Well I managed to get the bed assembled in Charlies room on Christmas eve, quite tricky assembling it in such a small place but it went together OK, the floor appears to be fairly uneven which meant fiddling around a bit. But it was finished enough to sleep in for Xmas.

Today I got time to finish off the main bed by applying the stone effect wall paper.

Our eldest son has moved in to the bottom of the castle and hasn't slept in his room since but they both appear to be quite happy with their new quarters which was the main aim. I think I will end up building another bed just to get our eldest back in his own room.

I picked up some battery operated LED lights with motion sensors from homebase so the lights come on automatically when he comes down the steps at night.

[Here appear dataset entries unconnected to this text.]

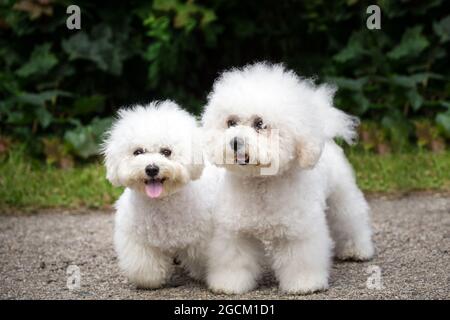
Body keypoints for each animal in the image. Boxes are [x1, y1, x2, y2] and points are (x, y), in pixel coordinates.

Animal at [103, 101, 220, 288]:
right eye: (138, 152)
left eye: (166, 151)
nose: (151, 169)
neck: (162, 203)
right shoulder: (138, 241)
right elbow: (145, 267)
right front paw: (150, 281)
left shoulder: (202, 238)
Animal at [202, 62, 374, 296]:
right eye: (231, 122)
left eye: (260, 123)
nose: (235, 142)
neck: (260, 182)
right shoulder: (235, 231)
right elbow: (235, 258)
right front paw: (229, 284)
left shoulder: (298, 231)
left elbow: (300, 258)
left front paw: (305, 284)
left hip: (341, 196)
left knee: (350, 220)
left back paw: (357, 250)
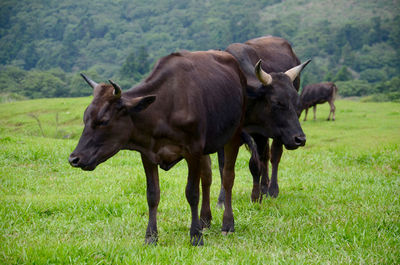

Just the drawers to make now,

I did take some photos but very difficult in a small room.

Would anyone want quite a bit of 18mm Moisture resistant MDF there are a lot of off cuts, I cant store them so they will be disposed of quite soon.

Thanks for the advice again.

Mark


----------



## Halo Jones (28 Dec 2013)

That is really cool. Would quite like one for myself


----------



## MMUK (28 Dec 2013)

Nice work =D> 

What you failed to say though Mark is that your eldest is an adult :wink: :lol:


----------



## marku (28 Dec 2013)

Thanks for the comments

Our eldest son is seven so not quite an adult, he would now like a new bed. He thinks a tree house would be good in his room. So I think I will be building another bed in a few weeks time.

My wife managed to find some good stickers which have now been applied, which finished the job off (apart from some drawers).

Mark


----------



## My63 (28 Dec 2013)

Well done mark a fantastic result.
Tree house sounds like a bed on stilts disguised as branches to me.
Best of luck 
Michael.


----------



## paulm (29 Dec 2013)

Looks great Mark, bet he was well chuffed 

Expect all his mates will want one too when they see it !

Cheers. Paul


----------



## Roughcut (29 Dec 2013)

Looks fantastic!
The wallpaper really adds the finishing touch.
What a great dad you are.


----------